# AMT band saw parts



## wolfmanyoda (Apr 10, 2009)

I have an old AMT 14" band saw that has a busted bracket on the top. Not sure what the name of the bracket is, it holds the tension knob.

I've not been able to find a site for AMT parts and they're out of the tool business. One guy on another site said they are compatible with Delta pieces.

I checked out this site and part number 25 looks like it might fit my saw.

Here's the pic from mine:










So my question is have any of you had to replace AMT parts and if so, did you go with Delta parts?

Thanks


----------



## ACP (Jan 24, 2009)

Woldmanyoda, I just had to order the exact same part for my old JET 14". The thing is, all of those 14" saws are very similar or even exactly the same. AMT may be out of business, but you should be able to order the same part from delta, ridgid, jet, etc. Take some measurements of it and run to a local store or shop that has one of those 14" just to compare and you should have no problem finding a match. The name of the part you are looking for is refered to by JET as the upper wheel sliding bracket. I have also seen it called the upper wheel tensioning bracket. If you google those you will also find some available online. My local Stan Houston (authorized JET dealer/repair facility) charged me $41.00 for the entire bracket, that included the upper wheel shaft hinge too. That old sand cast iron did not hold up well on my JET which I purchased used. The newer brackets appear to be of higher quality and finish. Good luck to you!


----------



## wolfmanyoda (Apr 10, 2009)

Thanks man! :thumbsup:
I was about to take a chance on ordering the Delta parts for it. First I'll check a few stores around here and see if I can get some measurements to match up.


----------



## Gerry KIERNAN (Apr 20, 2007)
————————
=== LIST OF TASKS ===
A - In the AMT band saw thread, how much did the local JET dealer charge for the entire bracket?
B - Using the AMT band saw thread, say whether each statement agrees with it: (i) AMT is still in the tool business. (ii) JET calls the part the upper wheel sliding bracket. (iii) The poster's JET saw was bought new.
C - Carry on the AMT band saw thread from where it stops.
The items that come next are from a different source.

=== RECORDS SHOWN ===
————————
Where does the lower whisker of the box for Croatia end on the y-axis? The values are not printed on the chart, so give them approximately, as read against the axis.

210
————————
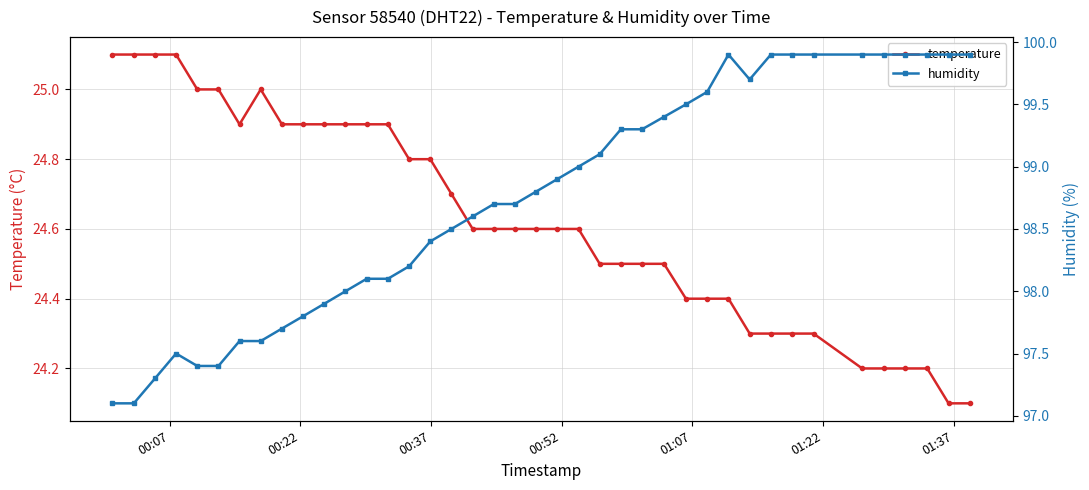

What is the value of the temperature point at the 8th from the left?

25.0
————————
=== PER-TASK OUTPUTS ===
A - $41.00

B -
(i) No: "they're out of the tool business."
(ii) Yes: "The name of the part you are looking for is refered to by JET as the upper wheel sliding bracket."
(iii) No: "which I purchased used."

C -
That bracket could be repaired by a competent cast iron welder, and redrilled, if you have a problem finding one.

Gerry


----------



## dodgeboy77 (Mar 18, 2009)

Hmm. Doesn't look like CI to me. Looks like aluminum or pot metal.

Bill


----------



## wolfmanyoda (Apr 10, 2009)

Yeah, it's aluminum. I've ordered the parts, if they don't fit I'll return and try something new.
Thanks everyone.


----------



## Gerry KIERNAN (Apr 20, 2007)

wolfmanyoda said:


> Yeah, it's aluminum. I've ordered the parts, if they don't fit I'll return and try something new.
> Thanks everyone.


 Okay, if it's aluminum it could be welded. Another option would be one of the new super strong repair plastics.

Gerry


----------



## dbhost (Jan 28, 2008)

Yeah, those 14" C-frame band saws are on over 90% of the components the same thing. I am betting my bracket will fit your saw. And I have a Harbor Freight band saw...

They are all more or less clones of the old Delta / Rockwell 14" that are now made in Taiwan, in the same factory, on the same assembly line I bet... 

White paint is the jet, gray paint is the Delta, Orange paint is the Ridgid, Wierd shiny green paint is the HF, less wierd green paint is the Grizzly and so on...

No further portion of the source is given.